A gente acabou engatando uma conversa ali mesmo, nas poltronas que parecem mimetizar uma sala de espera existencial, e o tema logo tomou novos rumos, como a vida no prédio, os perrengues da vida, as vantagens do bairro e porção de coisas que não tinham absolutamente nada a ver com o motivo que nos fez começar aquele diálogo. Dali em diante, os encontros no hall viraram pequenos rituais. Breves, quase mecânicos, mas sempre com um quê de surpresa.
O mais interessante é que a gente conversava sobre coisas que nunca surgiram nas minhas mesas de bar com os amigos de cerveja. Com ele, eu trocava segredos sobre como lidar com o síndico, com os filhos da puta de vizinhos barulhentos, ou do mercadinho do prédio. Eram assuntos de gente que compartilha um mesmo retângulo de concreto, com suas pequenas vitórias e derrotas anônimas.
No começo, confesso, flertei com a ideia de que essa amizade de hall poderia evoluir. Aliás, não apenas flertei, mas desejei que isso ocorresse. Pensei: “Maravilha! Um amigo a um elevador de distância. Pra tomar um café sem marcação prévia, pra ver futebol ou pra dividir a pizza de vez em quando”. A sintonia era boa, as conversas fluíam com a naturalidade de quem se conhece há anos, ou de quem não se importa em disfarçar. As risadas eram genuínas, e havia uma cumplicidade estranha que nascia ali, entre o sobe e desce do elevador e as poltronas do hall.
Mas a vida, essa puta incansável na arte da filhadaputice, logo me mostrou que nem toda semente de amizade vira árvore frondosa. Algumas são tipo bonsais: bonitas, bem cuidadas, mas não crescem, não se expandem, não tomam o espaço que a gente gostaria. Nossa amizade, por mais agradável que fosse, ficou estacionada no hall.
Nunca um convite pra um café no apartamento de cima, nunca um “vamos ali?”. A gente se encontrava, sentava nas poltronas, desfiava nossos assuntos “condominiais”, ria das desgraças alheias (e das nossas), e depois, cada um pro seu apartamento.
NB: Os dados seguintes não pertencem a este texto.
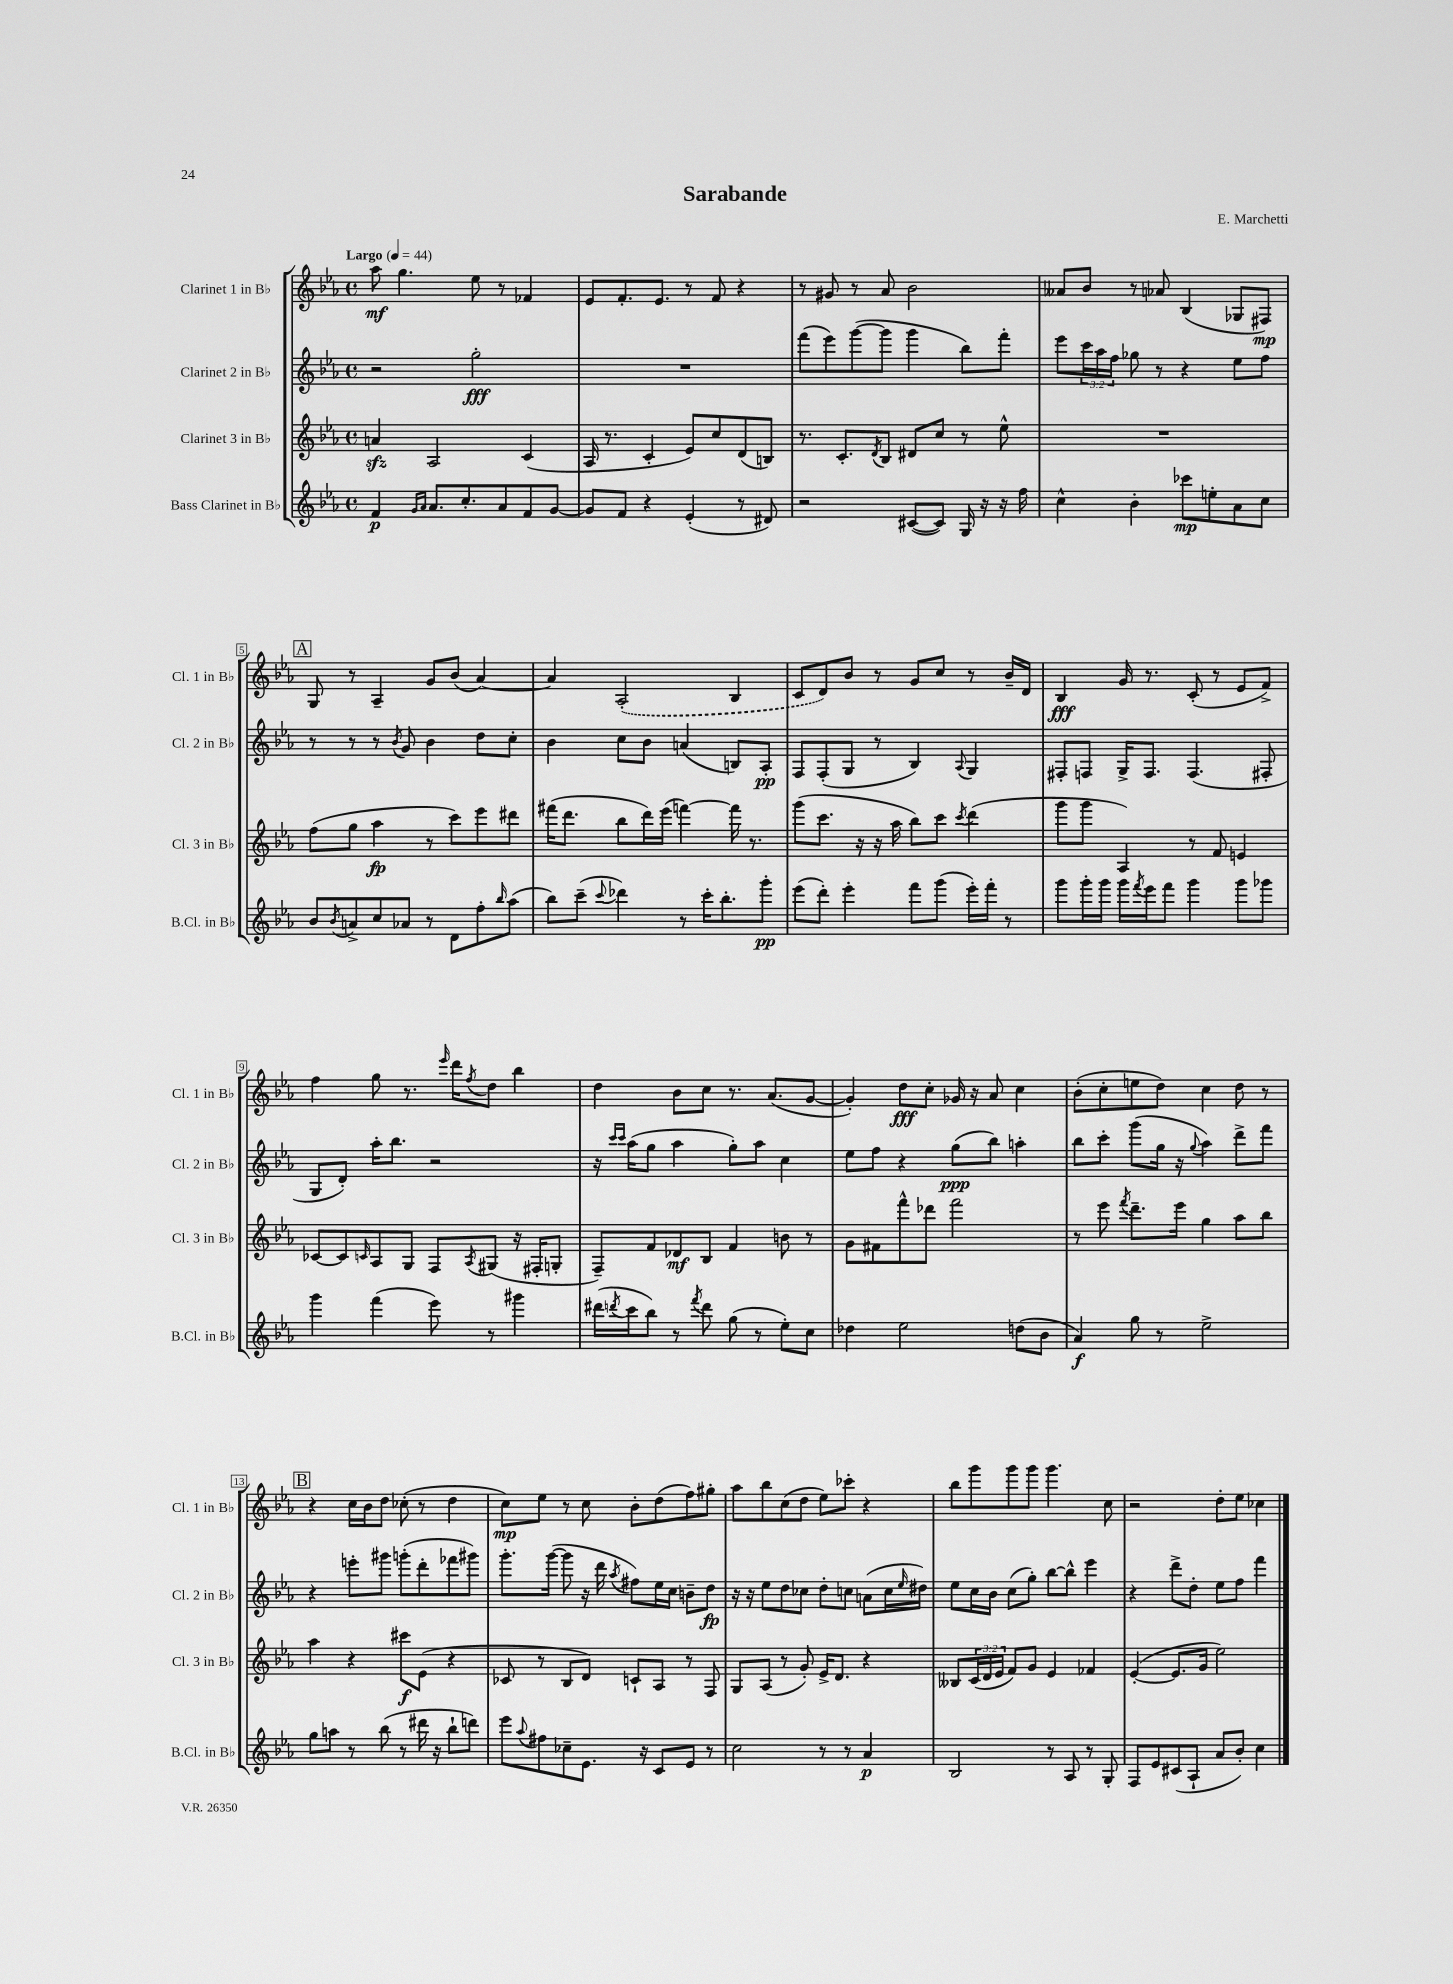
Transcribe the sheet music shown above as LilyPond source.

Como se houvesse uma fronteira invisível, uma linha imaginária que nos impedia de levar a relação pra outro nível, pra outro andar.
E, quer saber? Descobri que isso é perfeitamente normal e, de certa forma, até poético. A amizade de hall de prédio tem suas próprias regras, um código de conduta não escrito. Ela não exige a intimidade das confidências noturnas, nem a disponibilidade dos almoços de domingo. Embora rasa, é uma amizade leve, despretensiosa, que serve pra pontuar a rotina com um mínimo de humanidade. Um breve respiro, um rosto familiar no meio da pressa desalmada da cidade grande.
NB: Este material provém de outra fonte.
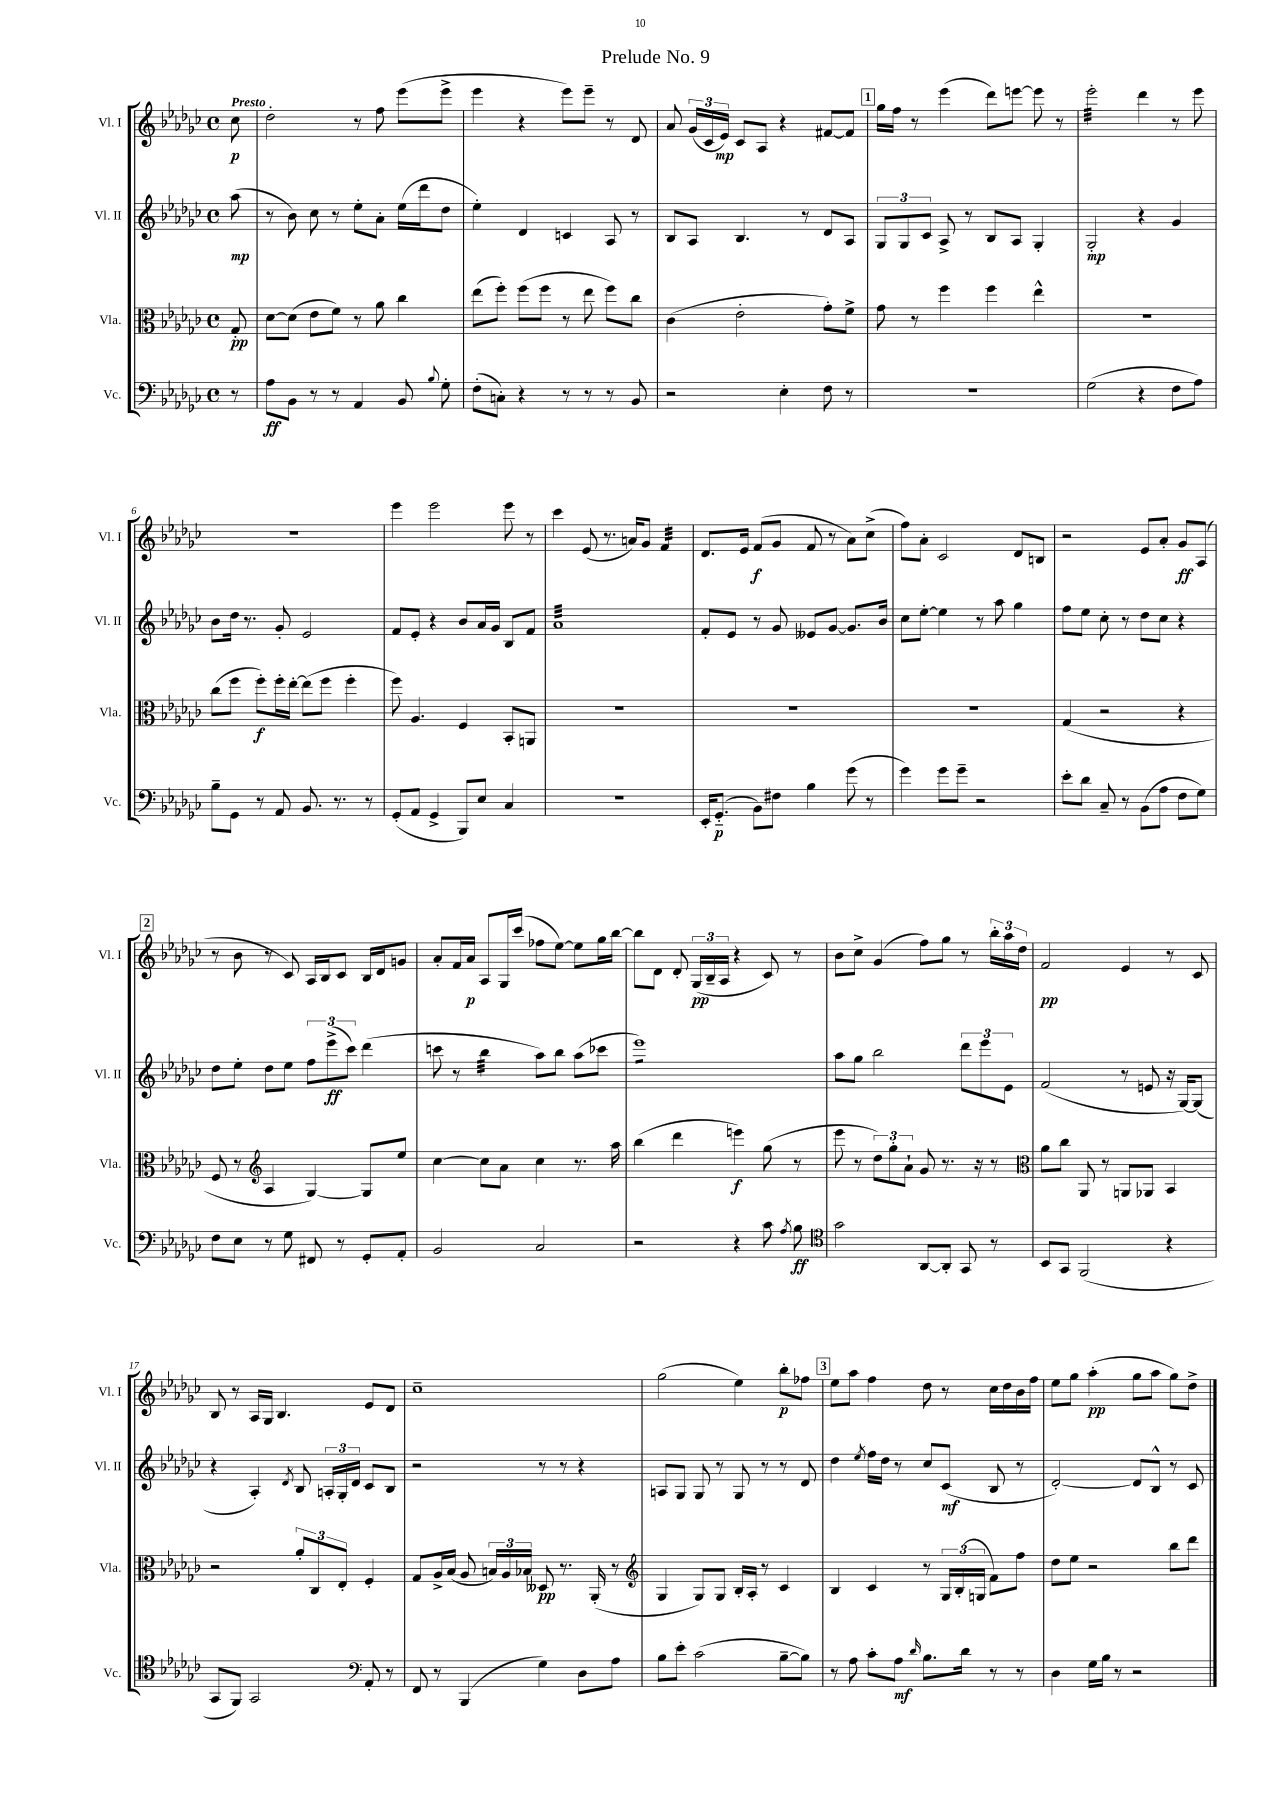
\header { title = "Prelude No. 9" }
<<
\new StaffGroup <<
\new Staff = "s0" \with { instrumentName = "Vl. I" shortInstrumentName = "Vl. I" } {
    \clef treble \key ges \major \defaultTimeSignature \time 4/4 \partial 8 \tempo "Presto"
    \autoBeamOff ces''8\p |
    des''2-. r8 f''8 ees'''8[( ees'''8]-> |
    ees'''4 r4 ees'''8[) ees'''8]-- r8 des'8 |
    aes'8 \tuplet 3/2 { ges'16[( ces'16 ees'16]\mp) } ces'8[ aes8] r4 fis'8[~ fis'8] |
    \mark \markup { \box "1" } ges''16[ f''16] r8 ees'''4( des'''8[) e'''8]~ e'''8 r8 |
    ees'''2:32-. des'''4 r8 ees'''8 |
    R1 |
    ees'''4 ees'''2 ees'''8 r8 |
    ces'''4 ees'8( r8. a'16[) ges'8] f'4:32 |
    des'8.[ ees'16] f'8[\f( ges'8] f'8 r8 aes'8[) ces''8]->( |
    f''8[) aes'8]-. ces'2 des'8[ b8] |
    r2 ees'8[ aes'8]-. ges'8[\ff aes8]( |
    \mark \markup { \box "2" } r8 bes'8 r8 ces'8) aes16[ bes16 ces'8] bes16[ des'16 g'8] |
    aes'8[-. f'16 aes'16]\p aes8[ ges16 ces'''16]( fes''8[ ees''8]~) ees''8[ ges''16 bes''16]~ |
    bes''8[ des'8] des'8-. \tuplet 3/2 { ges16[\pp( bes16-- aes16] } r4 ces'8) r8 |
    bes'8[ ces''8]-> ges'4( f''8[) ges''8] r8 \tuplet 3/2 { bes''16[-. aes''16 des''16] } |
    f'2\pp ees'4 r8 ces'8 |
    bes8 r8 aes16[ ges16] bes4. ees'8[ des'8] |
    ces''1-- |
    ges''2( ees''4) bes''8[-.\p fes''8] |
    \mark \markup { \box "3" } ees''8[ aes''8] f''4 des''8 r8 ces''16[ des''16 bes'16 f''16] |
    ees''8[ ges''8] aes''4-.\pp( ges''8[ aes''8] ges''8[) des''8]-> \bar "|." |
}
\new Staff = "s1" \with { instrumentName = "Vl. II" shortInstrumentName = "Vl. II" } {
    \clef treble \key ges \major \defaultTimeSignature \time 4/4 \partial 8
    \autoBeamOff aes''8\mp( |
    r8 bes'8) ces''8 r8 ees''8[-. aes'8]-. ees''16[( des'''16 des''8] |
    ees''4-.) des'4 c'4 aes8 r8 |
    bes8[ aes8] bes4. r8 des'8[ aes8] |
    \mark \markup { \box "1" } \tuplet 3/2 { ges8[ ges8 ces'8] } aes8-> r8 bes8[ aes8] ges4-. |
    ges2-.\mp r4 ges'4 |
    bes'8[ des''16] r8. ges'8-. ees'2 |
    f'8[ ees'8]-. r4 bes'8[ aes'16 ges'16] bes8[ f'8] |
    aes'1:32 |
    f'8[-. ees'8] r8 ges'8 eeses'8[ ges'8]~ ges'8.[ bes'16] |
    ces''8[ ees''8]~-. ees''4 r8 aes''8 ges''4 |
    f''8[ ees''8] ces''8-. r8 des''8[ ces''8] r4 |
    \mark \markup { \box "2" } des''8[ ees''8]-. des''8[ ees''8] \tuplet 3/2 { f''8[ ees'''8->\ff( ces'''8]) } des'''4( |
    c'''8 r8 bes''4:32 aes''8[) bes''8] aes''8[( ces'''8] |
    ees'''1:8) |
    aes''8[ ges''8] bes''2 \tuplet 3/2 { des'''8[ ees'''8 ees'8] } |
    f'2( r8 e'8 r16 ges16[~) ges8]( |
    r4 aes4-.) \acciaccatura { des'8 } bes8 \tuplet 3/2 { a16[-. ges16-. des'16] } ces'8[ bes8] |
    r2 r8 r8 r4 |
    a8[ ges8] ges8 r8 ges8 r8 r8 des'8 |
    \mark \markup { \box "3" } des''4 \acciaccatura { ees''8 } f''16[ des''16] r8 ces''8[ ces'8]\mf( bes8 r8 |
    des'2~-.) des'8[ bes8]-^ r8 ces'8 \bar "|." |
}
\new Staff = "s2" \with { instrumentName = "Vla." shortInstrumentName = "Vla." } {
    \clef alto \key ges \major \defaultTimeSignature \time 4/4 \partial 8
    \autoBeamOff ges8-.\pp |
    des'8[~ des'8]( ees'8[ f'8]) r8 aes'8 ces''4 |
    ees''8[( f''8]-.) f''8[( f''8] r8 ees''8 f''8[) ces''8] |
    ces'4( ees'2-. ges'8[-.) f'8]-> |
    \mark \markup { \box "1" } ges'8 r8 f''4 f''4 ees''4-^ |
    R1 |
    ces''8[( f''8] f''8[-.\f) f''16-. ees''16]~-. ees''8[( f''8] f''4-. |
    f''8) aes4. f4 bes,8[-. a,8] |
    R1 |
    R1 |
    R1 |
    ges4( r2 r4 |
    \mark \markup { \box "2" } f8 r8 \clef treble aes4 ges4~) ges8[ ees''8] |
    ces''4~ ces''8[ aes'8] ces''4 r8. aes''16 |
    bes''4( des'''4 e'''4\f) ges''8( r8 |
    ees'''8 r8 \tuplet 3/2 { des''8[) ges''8-. aes'8]-! } ges'8 r8. r16 r8 |
    \clef alto aes'8[ ces''8] aes,8 r8 a,8[ aes,8] bes,4 |
    r2 \tuplet 3/2 { aes'8[-. ces8 ees8]-. } f4-. |
    ges8[ aes16-> bes16]( aes8 \tuplet 3/2 { b16[) aes16 bes16] } deses8\pp r8. aes,16-.( r8 |
    \clef treble ges4 ges8[) ges8] bes16[-. aes16]-. r8 ces'4 |
    \mark \markup { \box "3" } bes4 ces'4 r8 \tuplet 3/2 { ges16[ bes16-.( g16] } f'8[) f''8] |
    des''8[ ees''8] r2 bes''8[ des'''8] \bar "|." |
}
\new Staff = "s3" \with { instrumentName = "Vc." shortInstrumentName = "Vc." } {
    \clef bass \key ges \major \defaultTimeSignature \time 4/4 \partial 8
    \autoBeamOff r8 |
    aes8[\ff bes,8] r8 r8 aes,4 bes,8 \appoggiatura { bes8 } ges8-. |
    f8[-.( c8]-.) r4 r8 r8 r8 bes,8 |
    r2 ees4-. f8 r8 |
    \mark \markup { \box "1" } R1 |
    ges2( r4 f8[ aes8]) |
    bes8[-- ges,8] r8 aes,8 bes,8. r8. r8 |
    ges,8[-.( aes,8] ges,4-> bes,,8[) ees8] ces4 |
    R1 |
    ees,16[-. ges,8.]-_\p( bes,8[) fis8] bes4 ges'8( r8 |
    ges'4) ges'8[ ges'8]-- r2 |
    ees'8[-. des'8] ces8-- r8 bes,8[( aes8] f8[ ges8]) |
    \mark \markup { \box "2" } f8[ ees8] r8 ges8 fis,8 r8 ges,8[-. aes,8]-. |
    bes,2 ces2 |
    r2 r4 ces'8 \acciaccatura { aes8 } bes8\ff |
    \clef tenor ges'2 aes,8[~ aes,8]-. ges,8 r8 |
    bes,8[ ges,8] f,2( r4 |
    ges,8[ f,8]) ges,2 \clef bass aes,8-. r8 |
    f,8 r8 bes,,4( ges4) des8[ aes8] |
    bes8[ ees'8]-. ces'2( bes8[~-- bes8]) |
    \mark \markup { \box "3" } r8 aes8 ces'8[-. aes8]\mf \grace { des'16 } bes8.[ des'16] r8 r8 |
    des4 ges16[ bes16] r8 r2 \bar "|." |
}
>>
>>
É o tipo de amizade que te oferece uma dose rápida de conexão, sem a complicação das relações que demandam investimento pesado. É como um energético social, um shot de afeto que te alimenta o suficiente pra seguir em frente, sem pesar na consciência. E, de certa forma, é a prova de que a amizade não precisa ser sempre uma maratona exaustiva. Às vezes, um bom pique no hall já resolve o problema.
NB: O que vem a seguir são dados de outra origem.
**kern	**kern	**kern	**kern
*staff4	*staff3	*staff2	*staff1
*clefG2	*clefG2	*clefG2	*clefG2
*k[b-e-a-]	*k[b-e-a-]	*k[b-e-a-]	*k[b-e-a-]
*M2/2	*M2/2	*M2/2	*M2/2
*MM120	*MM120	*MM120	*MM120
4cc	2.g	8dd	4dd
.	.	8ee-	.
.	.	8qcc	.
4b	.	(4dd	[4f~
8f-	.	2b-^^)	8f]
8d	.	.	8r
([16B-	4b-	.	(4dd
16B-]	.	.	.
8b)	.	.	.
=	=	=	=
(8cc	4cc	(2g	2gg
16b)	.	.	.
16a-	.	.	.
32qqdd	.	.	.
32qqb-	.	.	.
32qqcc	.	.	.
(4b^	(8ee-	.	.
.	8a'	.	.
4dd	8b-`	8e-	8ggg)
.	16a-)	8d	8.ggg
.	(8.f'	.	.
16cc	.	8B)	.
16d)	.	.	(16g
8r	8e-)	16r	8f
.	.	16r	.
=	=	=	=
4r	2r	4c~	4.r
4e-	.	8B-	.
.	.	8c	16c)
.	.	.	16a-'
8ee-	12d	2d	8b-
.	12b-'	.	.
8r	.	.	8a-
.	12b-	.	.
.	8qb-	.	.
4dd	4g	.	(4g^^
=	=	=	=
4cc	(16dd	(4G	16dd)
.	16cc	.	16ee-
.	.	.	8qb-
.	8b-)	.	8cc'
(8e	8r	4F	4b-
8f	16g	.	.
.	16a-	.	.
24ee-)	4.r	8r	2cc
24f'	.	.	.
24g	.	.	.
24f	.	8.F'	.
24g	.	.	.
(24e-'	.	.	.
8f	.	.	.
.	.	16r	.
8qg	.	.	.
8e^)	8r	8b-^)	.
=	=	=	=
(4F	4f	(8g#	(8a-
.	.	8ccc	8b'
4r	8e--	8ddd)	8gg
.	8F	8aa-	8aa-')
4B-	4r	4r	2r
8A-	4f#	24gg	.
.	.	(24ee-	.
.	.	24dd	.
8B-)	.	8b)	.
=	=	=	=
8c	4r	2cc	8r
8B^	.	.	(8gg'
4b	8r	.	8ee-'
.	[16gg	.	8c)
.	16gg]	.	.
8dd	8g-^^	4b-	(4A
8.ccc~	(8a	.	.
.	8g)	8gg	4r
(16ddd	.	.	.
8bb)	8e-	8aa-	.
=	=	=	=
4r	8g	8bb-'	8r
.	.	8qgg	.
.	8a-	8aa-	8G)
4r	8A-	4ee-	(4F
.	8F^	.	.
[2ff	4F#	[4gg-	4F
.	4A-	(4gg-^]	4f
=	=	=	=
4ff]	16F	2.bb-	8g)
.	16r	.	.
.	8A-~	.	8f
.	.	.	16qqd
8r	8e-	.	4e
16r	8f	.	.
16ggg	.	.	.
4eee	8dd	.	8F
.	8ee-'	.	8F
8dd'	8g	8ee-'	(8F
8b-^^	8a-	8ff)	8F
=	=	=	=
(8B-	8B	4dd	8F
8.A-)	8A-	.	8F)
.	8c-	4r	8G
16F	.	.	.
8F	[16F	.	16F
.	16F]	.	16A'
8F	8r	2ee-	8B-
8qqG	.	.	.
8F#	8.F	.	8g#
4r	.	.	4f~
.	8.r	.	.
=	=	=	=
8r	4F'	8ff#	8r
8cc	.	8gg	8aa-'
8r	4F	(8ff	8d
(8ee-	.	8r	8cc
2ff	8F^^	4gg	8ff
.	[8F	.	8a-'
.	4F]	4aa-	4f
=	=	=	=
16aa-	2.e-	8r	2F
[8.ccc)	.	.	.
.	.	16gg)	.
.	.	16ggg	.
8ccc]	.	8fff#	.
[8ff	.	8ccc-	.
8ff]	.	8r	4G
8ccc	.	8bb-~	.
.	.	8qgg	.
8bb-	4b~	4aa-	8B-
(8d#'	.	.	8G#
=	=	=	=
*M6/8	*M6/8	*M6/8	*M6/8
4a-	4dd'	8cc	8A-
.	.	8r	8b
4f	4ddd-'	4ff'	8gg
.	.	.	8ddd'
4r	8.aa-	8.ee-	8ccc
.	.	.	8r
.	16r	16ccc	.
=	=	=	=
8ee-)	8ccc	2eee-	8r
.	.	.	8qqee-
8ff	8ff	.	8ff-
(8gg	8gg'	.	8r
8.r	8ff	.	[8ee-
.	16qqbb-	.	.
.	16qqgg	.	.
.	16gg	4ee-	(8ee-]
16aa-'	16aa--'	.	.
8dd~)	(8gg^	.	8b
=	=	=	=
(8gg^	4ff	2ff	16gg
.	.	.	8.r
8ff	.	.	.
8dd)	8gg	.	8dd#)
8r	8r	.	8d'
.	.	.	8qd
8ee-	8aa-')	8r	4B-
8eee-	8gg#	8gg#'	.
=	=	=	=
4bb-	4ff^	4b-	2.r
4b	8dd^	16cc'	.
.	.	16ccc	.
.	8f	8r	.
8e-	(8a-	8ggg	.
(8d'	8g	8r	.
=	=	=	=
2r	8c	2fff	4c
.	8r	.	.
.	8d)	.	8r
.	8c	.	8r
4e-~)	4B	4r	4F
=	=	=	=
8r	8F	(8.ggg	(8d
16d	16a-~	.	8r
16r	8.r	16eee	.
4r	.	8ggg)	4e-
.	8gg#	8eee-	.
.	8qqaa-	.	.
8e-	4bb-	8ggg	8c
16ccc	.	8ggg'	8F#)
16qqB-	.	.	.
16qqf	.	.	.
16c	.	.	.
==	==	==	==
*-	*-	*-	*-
Então, sim, a minha coleção de amigos ganhou uma nova e valiosa figura: o amigo de hall de prédio. E, embora ele não tenha me convidado pra ceia de Natal nem saiba qual foi o meu primeiro trauma de infância, me proporcionou, e continua proporcionando, momentos de leveza e camaradagem que, no fim das contas, são igualmente importantes. Porque a vida, meus caros, é feita tanto de grandes dramas quanto de pequenas, mas essenciais, gentilezas. E às vezes, as pequenas gentilezas que a gente encontra sentada numa poltrona de hall já valem o ingresso do espetáculo.